- _ИЗБРАННЫЙ ФРАГМЕНТ_

+++++

Как и всякая философская система, практическая метафизика претендует на известную полноту и законченность. Однако это отнюдь не значит, чтобы она помышляла захватить главенствующую роль в таких различных сферах духовной деятельности человека, как наука, искусство, мораль, религия или, тем более, заменить их. Полнота раскрытия внутренних связей между этими сферами, законченность разграничения их — вот, в чем я вижу задачу любой философской системы. Научное познание мира, созидание прекрасного, воплощение этических идеалов в практику человеческих отношений, осмысление Божественной воли будут идти дальше своим чередом, и неизбежно настанет момент, когда иллюзия их взаимной противоречивости и несовместимости снова станет такой навязчивой и мучительной, что вызовет к жизни создание новых философских систем. Возможно, эти философские системы будут строиться на более широких, пока недоступных нам началах, но вряд ли им удастся миновать теоретическую метафизику Канта-Шопенгауэра — ведь и та не смогла обойтись без логики Аристотеля.

Древо философии растет медленно и при этом ветвится необычайно густо, но тем не менее ствол у него уже явно наметился.

+++++

- _ИСХОДНЫЕ ДАННЫЕ_
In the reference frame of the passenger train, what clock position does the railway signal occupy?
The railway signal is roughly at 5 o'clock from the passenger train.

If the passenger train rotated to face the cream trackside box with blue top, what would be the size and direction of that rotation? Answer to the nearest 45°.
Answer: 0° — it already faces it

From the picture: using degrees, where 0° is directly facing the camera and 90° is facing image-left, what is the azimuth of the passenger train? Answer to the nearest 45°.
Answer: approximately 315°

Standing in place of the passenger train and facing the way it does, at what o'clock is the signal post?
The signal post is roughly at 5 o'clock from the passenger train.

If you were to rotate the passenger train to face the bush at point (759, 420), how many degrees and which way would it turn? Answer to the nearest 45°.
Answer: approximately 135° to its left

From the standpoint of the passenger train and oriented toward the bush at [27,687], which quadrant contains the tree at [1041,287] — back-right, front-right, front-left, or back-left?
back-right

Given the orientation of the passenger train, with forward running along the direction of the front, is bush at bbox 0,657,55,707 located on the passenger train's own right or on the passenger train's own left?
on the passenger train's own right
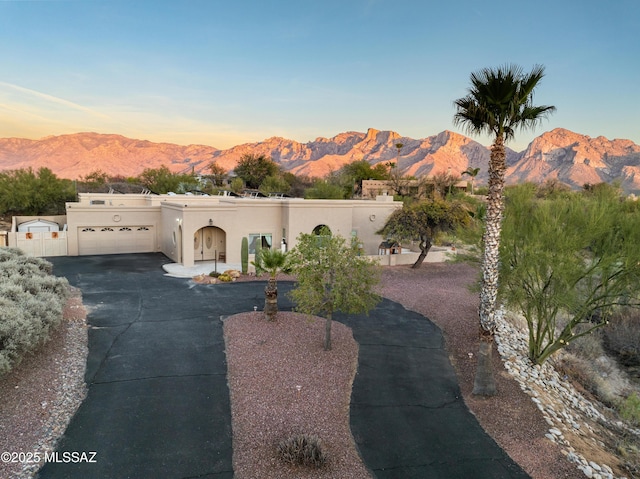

+++++

- _ИЗУЧИТЕ МАТЕРИАЛ_
- 1) Назовите все сферы духовной деятельности человека, которые перечислены во фрагменте о практической метафизике.
- 2) Чем, согласно фрагменту о практической метафизике, будет вызвано создание новых философских систем?
- 3) Допишите фрагмент о практической метафизике, продолжив его после фразы о древе философии.

- _ОТВЕТЫ_
- 1) Наука, искусство, мораль и религия.

- 2) Научное познание мира, созидание прекрасного, воплощение этических идеалов и осмысление Божественной воли будут развиваться дальше. Поэтому неизбежно настанет момент, когда иллюзия их взаимной противоречивости и несовместимости снова станет навязчивой и мучительной. Именно это вызовет к жизни новые философские системы.

- 3)
Убеждение Канта и Шопенгауэра в том, что дальше идти некуда, следует понимать исключительно в том смысле, что у философской мысли сейчас нет иного пути, что их дорога — главная. По отношению же, например, к мысли чисто научной, то есть действующей в соответствии с законом достаточного основания, метафизика не только не притязает на установку каких-то ограничительных барьеров, но полностью признает бесконечные возможности ее движения вперед и полную автономность, то есть подчинение собственным законам. Однако и наука не должна требовать, чтобы философия, побывавшая уже в служанках у богословия и политики, перешла теперь в услужение к ней. Все, чем она может быть полезна ученому, это расширение горизонтов его мышления, необходимое для появления новых идей. Постулаты и выводы практической метафизики также могли бы оказаться плодотворными для создания научных гипотез, разработка которых оставалась бы делом специальных наук, особенно наук о человеке и обществе. Привожу для примера несколько таких гипотез:

Гносеологическая.

Вот схема кантовской гносеологии: наши органы чувств, используя априорные формы восприятия — пространство и время, — поставляют представления, которые рассудок формирует в понятия; разум, используя априорные формы мышления — категории, соединяет понятия в систему суждений. Таким образом, в основании всякого подлинного знания (за исключением математических знаний) так или иначе оказывается чувственное восприятие.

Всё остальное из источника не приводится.